Des réfugiés syriens devant la gare de Budapest (Hongrie), le 2 septembre 2015 | REUTERS/Laszlo Balogh

Des réfugiés syriens devant la gare de Budapest (Hongrie), le 2 septembre 2015 | REUTERS/Laszlo Balogh

Les flux migratoires augmentent, mais le véritable problème provient de l’immobilisme européen pour mettre en place des solutions d’intégration adaptées à l’immigration moderne. Les réponses nationales ne sont plus à la hauteur du phénomène.

Les chiffres bruts qui se succèdent apportent de l’eau au moulin de tous ceux qui veulent jouer sur la peur de l’autre. Environ 636.000 migrants au Royaume-Uni en douze mois, soit plus du double de l’année 2012, où on en dénombré 286.000. Peut-être 800.000 en Allemagne cette année, soit deux fois plus que le flux de 400.000 des dernières années.

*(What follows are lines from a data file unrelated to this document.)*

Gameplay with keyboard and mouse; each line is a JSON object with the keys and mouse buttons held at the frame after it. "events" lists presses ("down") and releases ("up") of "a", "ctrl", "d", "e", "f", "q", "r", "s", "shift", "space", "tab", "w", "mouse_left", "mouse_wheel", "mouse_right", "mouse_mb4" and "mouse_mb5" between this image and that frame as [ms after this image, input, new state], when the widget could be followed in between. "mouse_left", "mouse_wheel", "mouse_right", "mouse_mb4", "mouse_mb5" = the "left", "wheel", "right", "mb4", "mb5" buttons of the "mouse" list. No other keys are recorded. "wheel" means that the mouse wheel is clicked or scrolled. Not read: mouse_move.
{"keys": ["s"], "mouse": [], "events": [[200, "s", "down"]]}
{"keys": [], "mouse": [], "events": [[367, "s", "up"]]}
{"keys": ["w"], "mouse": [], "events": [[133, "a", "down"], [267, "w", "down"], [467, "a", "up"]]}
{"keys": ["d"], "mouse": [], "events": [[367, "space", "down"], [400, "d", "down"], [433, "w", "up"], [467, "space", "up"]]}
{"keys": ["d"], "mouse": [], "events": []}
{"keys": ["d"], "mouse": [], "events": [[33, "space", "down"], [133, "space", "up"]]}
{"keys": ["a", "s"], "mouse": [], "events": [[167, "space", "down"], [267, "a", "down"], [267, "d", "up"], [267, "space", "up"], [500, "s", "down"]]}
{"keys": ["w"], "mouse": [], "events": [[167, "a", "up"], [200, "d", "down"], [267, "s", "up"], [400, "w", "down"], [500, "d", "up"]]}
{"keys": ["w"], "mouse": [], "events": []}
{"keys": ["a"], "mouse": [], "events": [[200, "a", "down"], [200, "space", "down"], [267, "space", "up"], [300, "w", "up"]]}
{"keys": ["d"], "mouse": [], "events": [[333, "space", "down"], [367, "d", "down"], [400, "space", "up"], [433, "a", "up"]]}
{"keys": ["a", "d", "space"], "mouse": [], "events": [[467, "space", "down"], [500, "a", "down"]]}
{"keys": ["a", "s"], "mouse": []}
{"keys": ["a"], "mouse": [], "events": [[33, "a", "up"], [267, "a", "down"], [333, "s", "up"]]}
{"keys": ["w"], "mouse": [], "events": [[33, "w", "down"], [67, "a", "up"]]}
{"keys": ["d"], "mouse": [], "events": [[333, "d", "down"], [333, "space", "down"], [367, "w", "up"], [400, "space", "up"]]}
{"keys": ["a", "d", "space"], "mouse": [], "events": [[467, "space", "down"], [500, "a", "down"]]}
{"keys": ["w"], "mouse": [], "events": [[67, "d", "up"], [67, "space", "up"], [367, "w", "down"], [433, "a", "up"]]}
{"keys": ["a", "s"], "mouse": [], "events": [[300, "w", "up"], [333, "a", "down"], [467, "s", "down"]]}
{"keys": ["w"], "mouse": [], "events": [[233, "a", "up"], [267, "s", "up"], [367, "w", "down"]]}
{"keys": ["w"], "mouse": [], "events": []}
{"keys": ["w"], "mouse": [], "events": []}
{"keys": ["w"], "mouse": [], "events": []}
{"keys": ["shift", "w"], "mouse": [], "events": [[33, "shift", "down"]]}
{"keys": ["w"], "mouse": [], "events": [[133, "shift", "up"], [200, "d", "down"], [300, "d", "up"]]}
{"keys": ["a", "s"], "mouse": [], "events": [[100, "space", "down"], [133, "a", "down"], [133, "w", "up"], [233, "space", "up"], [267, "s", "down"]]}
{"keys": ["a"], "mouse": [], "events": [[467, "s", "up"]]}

La France, qui a compté 259.000 entrées en 2012 (en hausse de 20% par rapport à 2007), connaît également une hausse des migrants, mais dans des proportions moins élevées qu’en Allemagne: normal, les diplômés qui sont de plus en plus nombreux dans les flux de migrants trouvent plus facilement du travail outre-Rhin. De sorte que c’est surtout sur l’Allemagne –devenue le deuxième pays d’immigration dans le monde– et la Grande-Bretagne que, en Europe, la pression migratoire est la plus forte.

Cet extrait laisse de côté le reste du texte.